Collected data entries

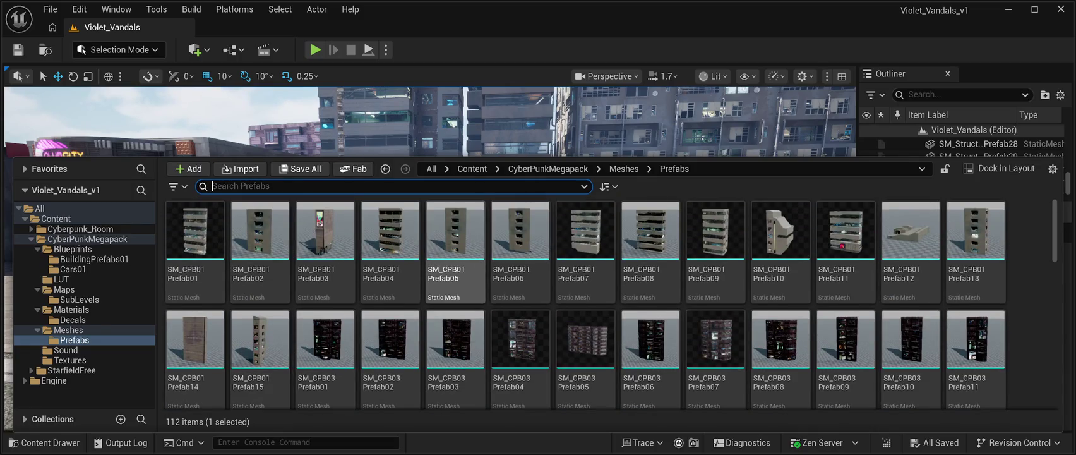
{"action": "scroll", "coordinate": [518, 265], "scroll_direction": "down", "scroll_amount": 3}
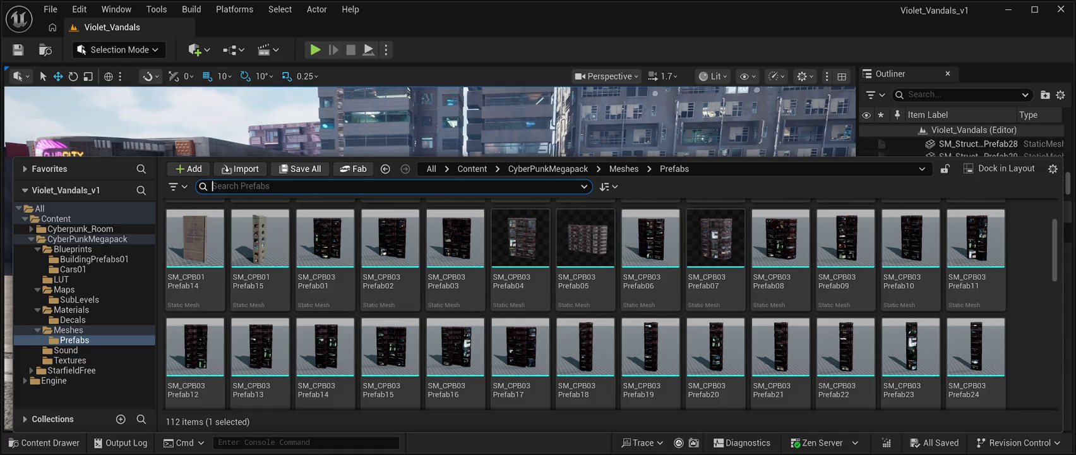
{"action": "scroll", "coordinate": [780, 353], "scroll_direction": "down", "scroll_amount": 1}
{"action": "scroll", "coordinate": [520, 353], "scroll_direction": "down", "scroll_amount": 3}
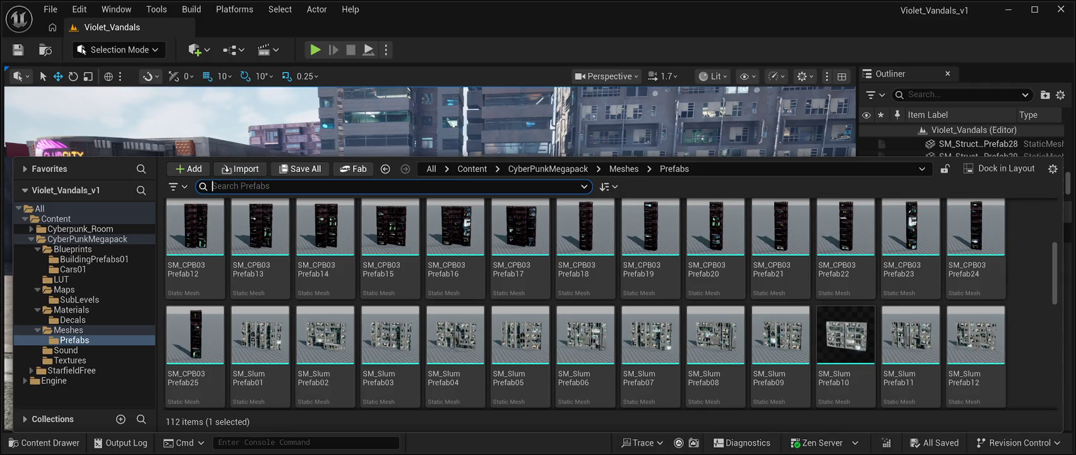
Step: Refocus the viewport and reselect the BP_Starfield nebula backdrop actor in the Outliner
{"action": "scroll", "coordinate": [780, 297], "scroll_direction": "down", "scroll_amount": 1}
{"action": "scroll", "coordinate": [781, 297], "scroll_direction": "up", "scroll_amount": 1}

▶ _What needs to be done_
Reproduce the data exactly as it appears above. Pictures are to be left out.

▶ _Solution to the exercise_
{"action": "scroll", "coordinate": [518, 265], "scroll_direction": "down", "scroll_amount": 3}
{"action": "scroll", "coordinate": [780, 353], "scroll_direction": "down", "scroll_amount": 1}
{"action": "scroll", "coordinate": [520, 353], "scroll_direction": "down", "scroll_amount": 3}
Step: Refocus the viewport and reselect the BP_Starfield nebula backdrop actor in the Outliner
{"action": "scroll", "coordinate": [780, 297], "scroll_direction": "down", "scroll_amount": 1}
{"action": "scroll", "coordinate": [781, 297], "scroll_direction": "up", "scroll_amount": 1}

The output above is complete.